▸ **Requirement**
Could you copy the text lines of every record below, character for character, and omit the pictures?
* * * * *
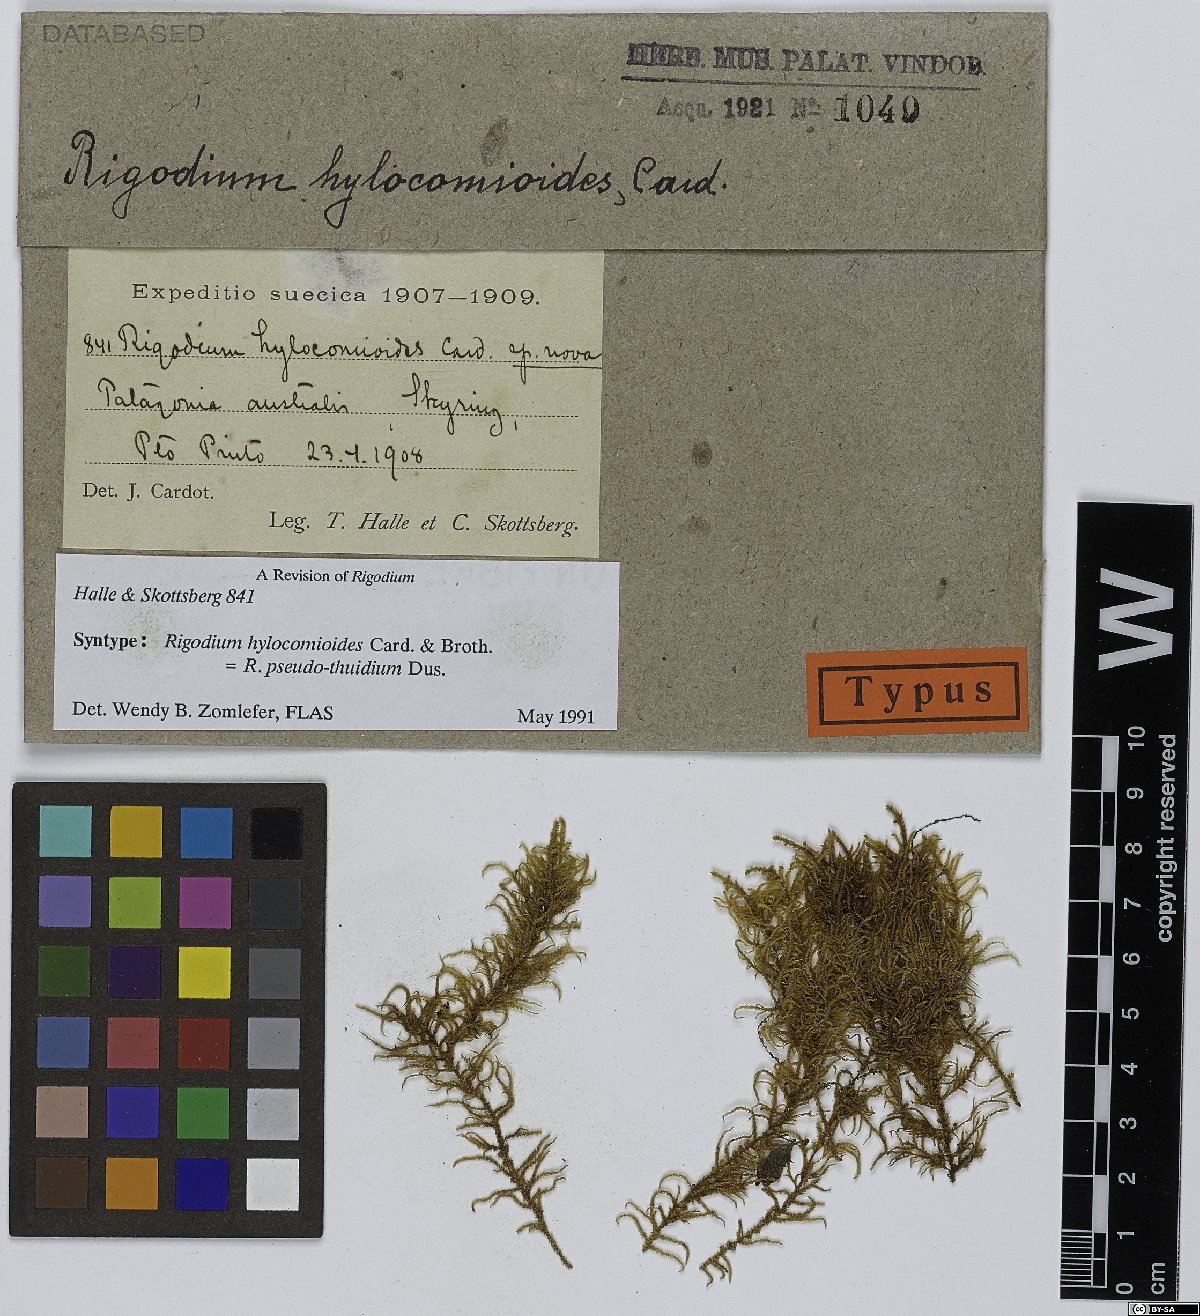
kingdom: Plantae
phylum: Bryophyta
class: Bryopsida
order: Hypnales
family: Lembophyllaceae
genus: Rigodium
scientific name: Rigodium pseudothuidium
* * * * *
▸ **Result of this exercise**
kingdom: Plantae
phylum: Bryophyta
class: Bryopsida
order: Hypnales
family: Lembophyllaceae
genus: Rigodium
scientific name: Rigodium pseudothuidium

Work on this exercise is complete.